# Weight of cure # 1



## streetguy (May 11, 2019)

Dose anyone know what the weight o a teaspoon of cure # 1 is in grams?


----------



## daveomak (May 11, 2019)

NO !!!   I have tested the 2 tsp. I have in the baking drawer and there is a 25% difference in weight vs. volume...  A GOOD tsp. should weigh in at about 5.2-5.5 grams...  The tsp. on the left comes in at ~7.5 grams...  if I remember correctly..  
An electronic scale can be your friend...


----------



## BGKYSmoker (May 11, 2019)

Scale?
Whats a scale


----------



## streetguy (May 11, 2019)

Thanks Dave that is what my goal is to convert everything to weight measurements instead of volume.


----------



## Bearcarver (May 11, 2019)

SFLsmkr1 said:


> Scale?
> Whats a scale



Scale---->>Do Re Mi Fa So La Ti Do???

Bear


----------



## BGKYSmoker (May 11, 2019)

Bearcarver said:


> Scale---->>Do Re Mi Fa So La Ti Do???
> 
> Bear


Oh one them things i stand on and it yells at me to get the heck off.


----------



## daveomak (May 11, 2019)

SFLsmkr1 said:


> Oh one them things i stand on and it yells at me to get the heck off.




Is retirement making your belt too short ???   
	

		
			
		

		
	







When I retired I "HE-MANNED" up to 287...  I'm coming down now..  I cut out beer... and I now wear suspenders...


----------



## BGKYSmoker (May 11, 2019)

daveomak said:


> Is retirement making your belt too short ???
> 
> 
> 
> ...



Ha

Thats the problem.


----------



## Fueling Around (May 12, 2019)

How did this get to a belt and suspenders thread?



streetguy said:


> Dose anyone know what the weight o a teaspoon of cure # 1 is in grams?


Very good question.
I say to ask your vendor of the pink salt due to variations of additives.
It should be around 6 grams


----------



## PolishDeli (May 13, 2019)

How to check / calibrate your teaspoon using water:
1 teaspoon is supposed to be 4.93 cc
1cc of H2O = 1mL of H2O = 1g of H2O.  
Therefore 1 teaspoon of water should weigh 4.93g

Once you see how (in)accurate your teaspoon is, you can toss it, or apply a scaling factor to any recipe you use it for.  
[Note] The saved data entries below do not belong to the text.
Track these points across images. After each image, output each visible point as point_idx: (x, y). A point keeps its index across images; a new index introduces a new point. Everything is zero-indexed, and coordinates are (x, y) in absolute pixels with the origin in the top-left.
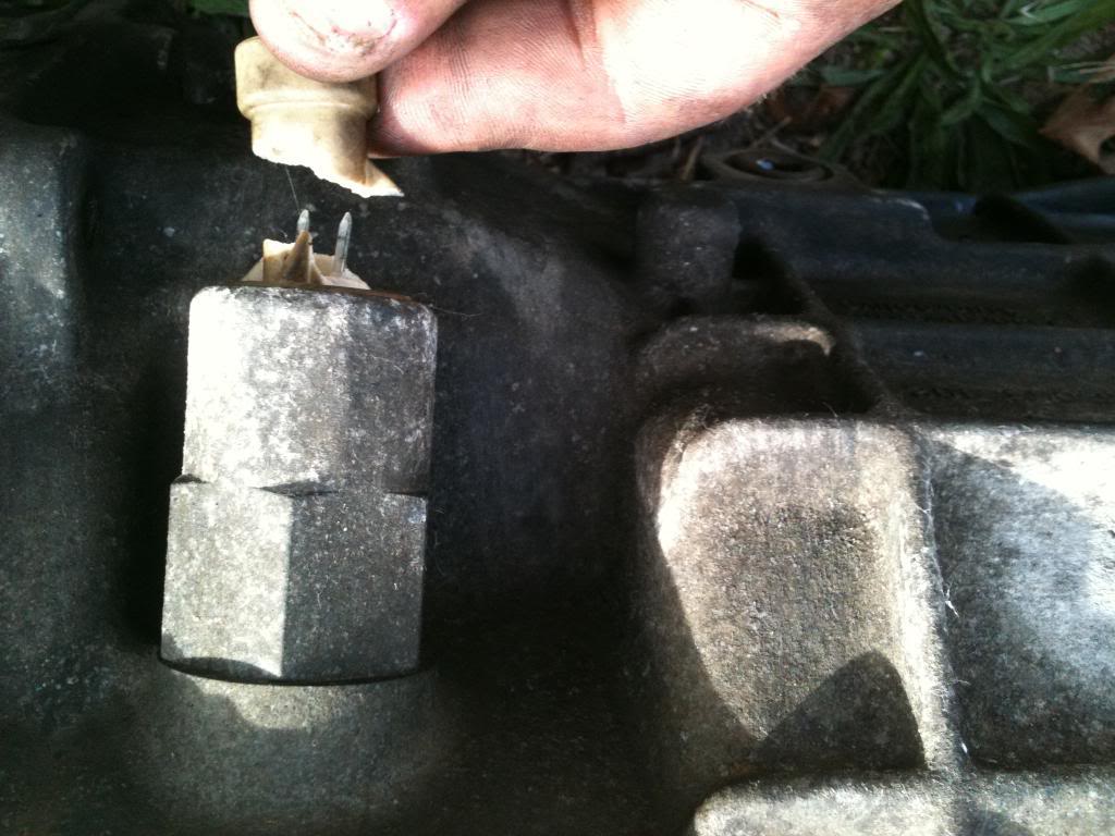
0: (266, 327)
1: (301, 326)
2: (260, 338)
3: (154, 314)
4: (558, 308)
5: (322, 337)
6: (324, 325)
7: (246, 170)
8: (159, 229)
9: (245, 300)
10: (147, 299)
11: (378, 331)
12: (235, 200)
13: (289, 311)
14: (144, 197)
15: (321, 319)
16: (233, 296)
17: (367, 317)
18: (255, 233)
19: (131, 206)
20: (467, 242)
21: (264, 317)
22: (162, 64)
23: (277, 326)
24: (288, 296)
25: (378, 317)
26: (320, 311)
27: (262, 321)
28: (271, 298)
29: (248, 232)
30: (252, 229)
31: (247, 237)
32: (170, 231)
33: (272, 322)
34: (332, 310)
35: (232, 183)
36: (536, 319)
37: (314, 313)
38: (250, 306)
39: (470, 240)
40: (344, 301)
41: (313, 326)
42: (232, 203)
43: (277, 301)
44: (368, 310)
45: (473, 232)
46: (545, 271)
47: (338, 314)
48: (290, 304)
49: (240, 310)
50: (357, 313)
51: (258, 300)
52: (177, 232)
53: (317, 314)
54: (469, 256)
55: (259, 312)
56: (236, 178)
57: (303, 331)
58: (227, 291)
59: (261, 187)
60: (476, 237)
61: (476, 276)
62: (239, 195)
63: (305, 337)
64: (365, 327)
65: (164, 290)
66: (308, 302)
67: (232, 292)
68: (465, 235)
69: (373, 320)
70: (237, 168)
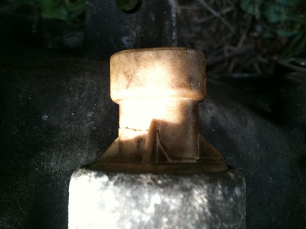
0: (143, 211)
1: (172, 208)
2: (138, 221)
3: (36, 169)
4: (258, 145)
5: (189, 216)
6: (190, 205)
7: (86, 80)
8: (39, 116)
9: (123, 187)
10: (32, 160)
11: (226, 202)
12: (82, 96)
13: (162, 196)
14: (30, 99)
15: (188, 200)
16: (112, 183)
17: (220, 192)
18: (94, 115)
19: (22, 104)
20: (207, 112)
21: (140, 202)
22: (34, 31)
23: (151, 210)
24: (160, 182)
25: (226, 192)
26: (186, 194)
27: (139, 207)
28: (145, 185)
29: (90, 115)
30: (92, 113)
31: (90, 117)
32: (45, 117)
33: (147, 206)
34: (196, 192)
35: (80, 88)
36: (249, 153)
37: (181, 196)
38: (128, 193)
39: (209, 111)
40: (203, 182)
41: (182, 208)
42: (80, 99)
43: (151, 187)
44: (220, 186)
45: (209, 106)
46: (248, 125)
47: (200, 194)
48: (162, 190)
49: (118, 195)
50: (213, 192)
51: (134, 187)
52: (49, 117)
53: (185, 196)
54: (209, 119)
55: (136, 198)
56: (81, 84)
57: (173, 212)
58: (105, 178)
59: (96, 89)
60: (211, 109)
61: (214, 130)
62: (84, 94)
63: (176, 218)
64: (219, 201)
65: (42, 154)
66: (176, 187)
67: (110, 179)
68: (206, 108)
69: (224, 194)
70: (82, 79)
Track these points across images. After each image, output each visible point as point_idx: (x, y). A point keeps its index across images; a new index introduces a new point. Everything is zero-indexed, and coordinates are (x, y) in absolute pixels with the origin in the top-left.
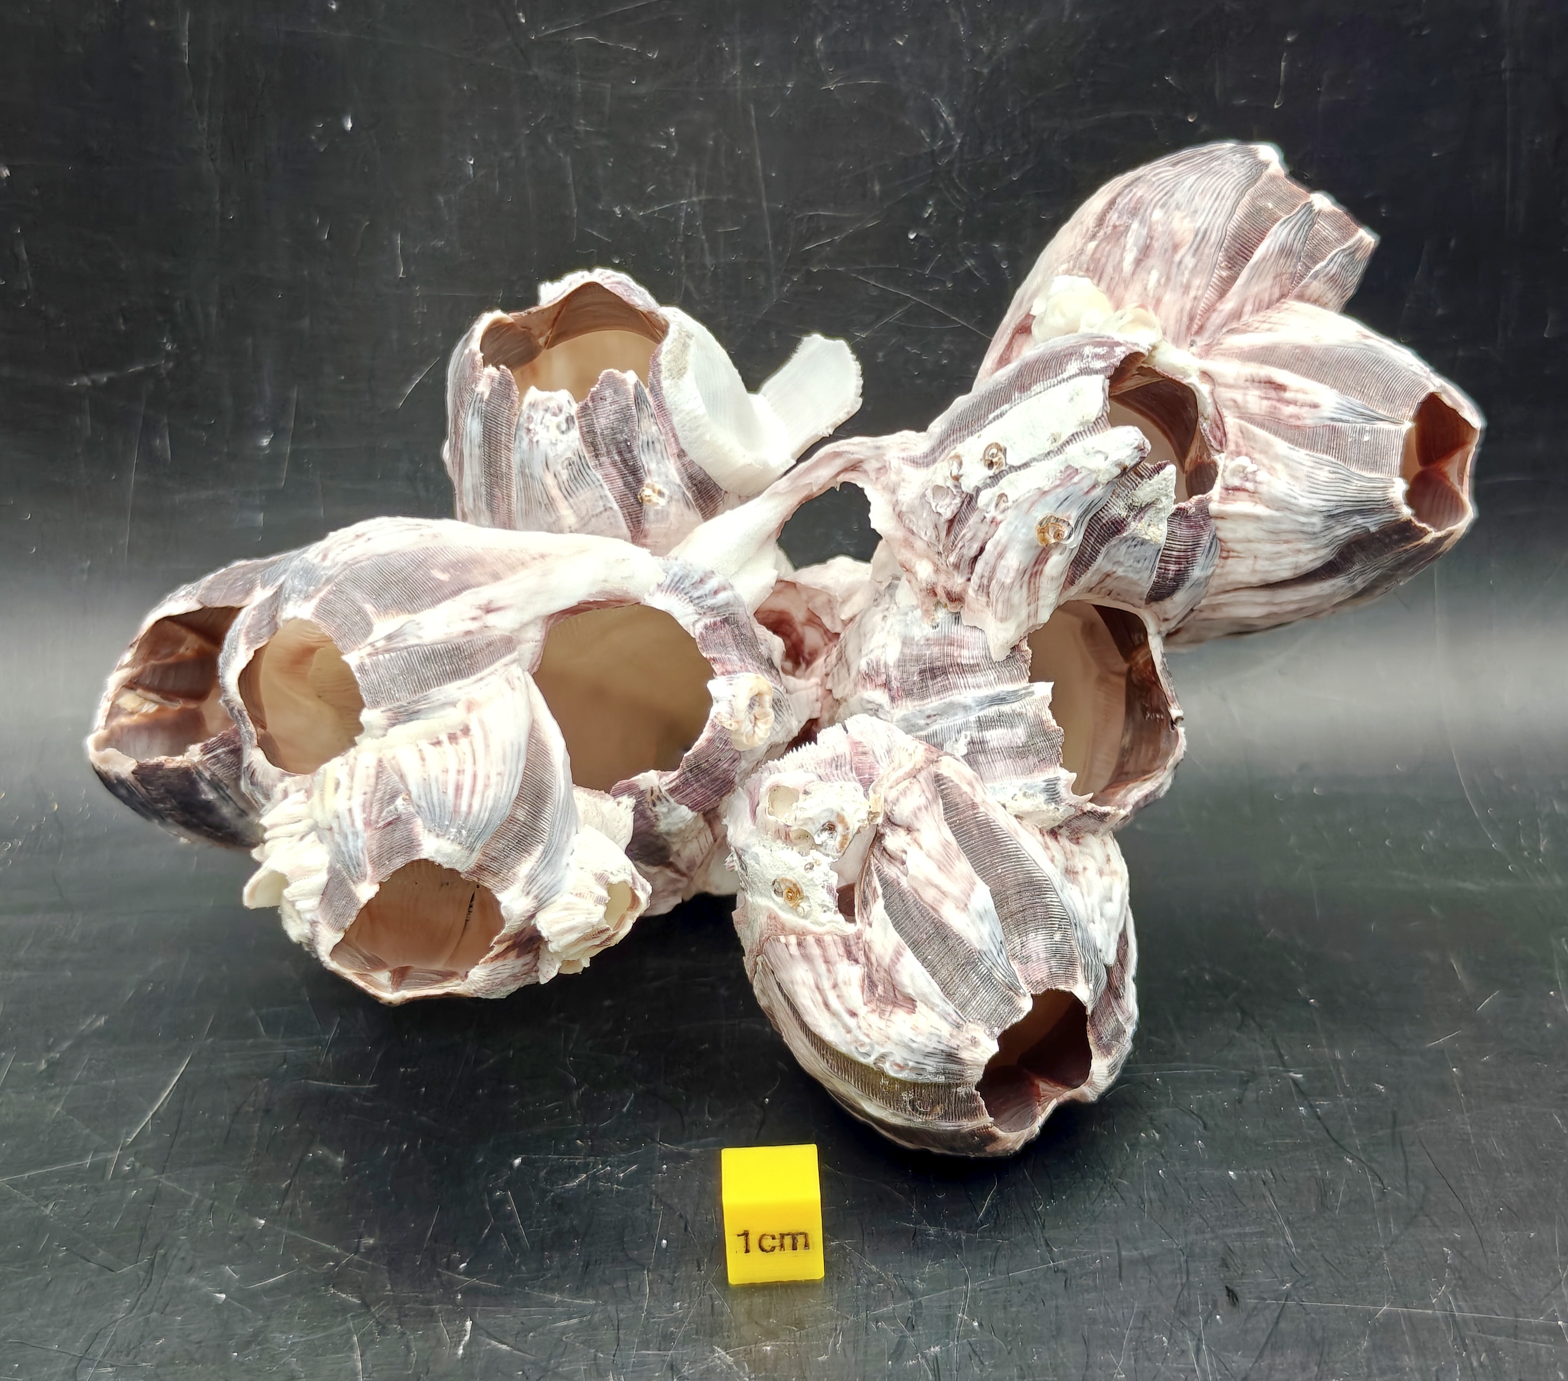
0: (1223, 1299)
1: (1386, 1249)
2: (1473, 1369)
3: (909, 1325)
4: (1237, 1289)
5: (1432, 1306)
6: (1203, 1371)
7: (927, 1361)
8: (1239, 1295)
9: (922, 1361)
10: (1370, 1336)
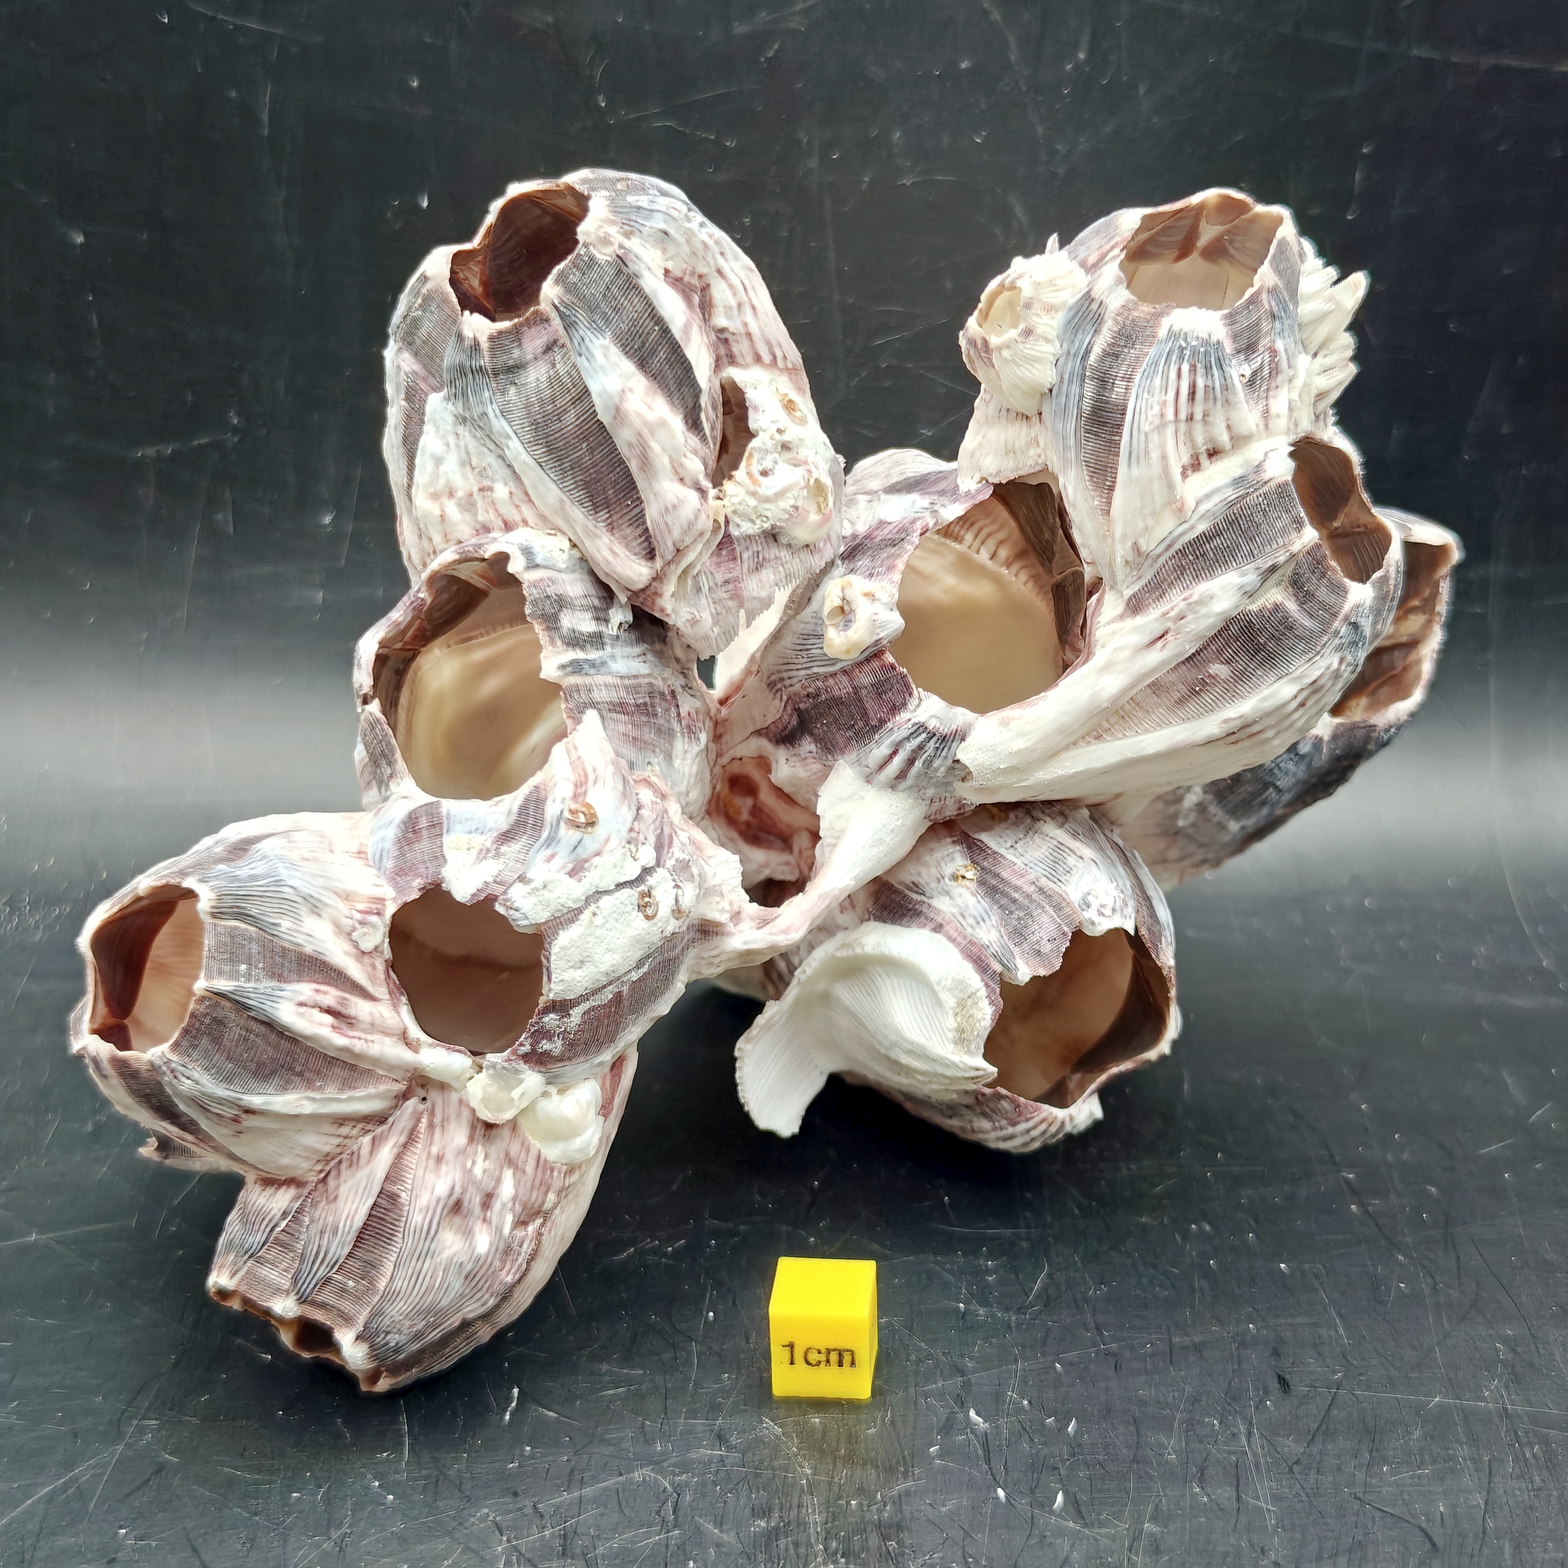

But even with an accurate teaspoon, it also matters how tightly packed vs sifted ingredients are.
As an extreme example consider perfectly packed Cure#1:

Density of NaCl = 2.16 g/cc
Density of NaNO2 = 2.17 g/cc
Therefore density of Cure#1 = 2.16 g/cc

1 teaspoon is = 4.93cc

2.16g / 1cc = Xg / 4.93cc;
X=10.65g of Cure #1 per teaspoon

Realistically though, 1 teaspoon Cure#1 will weigh between around 5.5g
That’s a difference of ~50%.


----------



## daveomak (May 13, 2019)

Polish, morning....   when measuring the density of solid materials, the space around the crystals is not included...  It's a solid density....
that's why the discrepancy...   
Also, depending on the salt manufacturer, volume weights can differ...

Salt Type ..........................................Weight of 1/4 cup (grams

Morton’s Table Salt..................................... 76.0
Morton Pickling Salt.................................... 74.0
La Baleine Coarse Sea Salt.........................66.8
La Baleine Fine Sea Salt............................ 64.8
Morton’s Kosher Salt.................................. 62.0
Diamond Crystal Kosher Salt..................... 45.2
Maldon Sea Salt......................................... 33.2


----------



## PolishDeli (May 13, 2019)

Hi Dave,
Correct; thanks for making that point.
My calculation was for a theoretical single crystal with dimensions 1.7cm  x 1.7cm x 1.7cm (i.e., a volume of 4.93cc).

It was an extreme limiting example, just to illustrate that packing efficiency makes a difference.
It's why different brands and different types of salt will have such different volume to weight ratios.


----------



## AlanMerriam (Mar 2, 2022)

streetguy said:


> Dose anyone know what the weight o a teaspoon of cure # 1 is in grams?




6.4g per TSP  using 
https://www.aqua-calc.com/calculate...coma-and-blank-upc-column--blank-810671031452.


----------



## thirdeye (Mar 2, 2022)

Grain size of a particular brand over another brand can make quite a difference in volumetric amounts.   For example... Hoosier Hill Farm Prague powder #1 comes in at 4 grams/teaspoon.  Butcher Packer pink salt (Cure #1) comes in at 5.9 grams/teaspoon.


----------



## Lonzinomaker (Mar 2, 2022)

That's why I use Diging Dog farms calculator for all my cure mixes.


----------



## DougE (Mar 2, 2022)

Lonzinomaker said:


> That's why I use Diging Dog farms calculator for all my cure mixes.


Fair question. What if their site goes offline? I can calculate my cure mix by hand almost as fast as I can use the online calculator. Once you have the meat weight, it literally takes no more than two minutes to calculate your cure#1, salt, and sugar amounts.


----------



## Nefarious (Mar 2, 2022)

BGKYSmoker said:


> Scale?
> Whats a scale


Those rough things on the side of some fish?


----------



## 912smoker (Mar 2, 2022)

Not to hijack but semi related.
How do you vac seal sausage  ? 
Will it flatten and destroy the casing ?
Had a friend give me some and need to save a link for later.

Keith


----------



## DougE (Mar 2, 2022)

912smoker said:


> Not to hijack but semi related.
> How do you vac seal sausage ?
> Will it flatten and destroy the casing ?
> Had a friend give me some and need to save a link for later.


Freeze it on a cookie sheet, then vac seal the frozen sausages


----------



## 912smoker (Mar 2, 2022)

DougE said:


> Freeze it on a cookie sheet, then vac seal the frozen sausages


Now that makes sense! Thanks Doug !!

Keith


----------



## SmokinEdge (Mar 2, 2022)

DougE said:


> Freeze it on a cookie sheet, then vac seal the frozen sausages


A nice par freeze works perfectly for vac sealing fresh sausage.


----------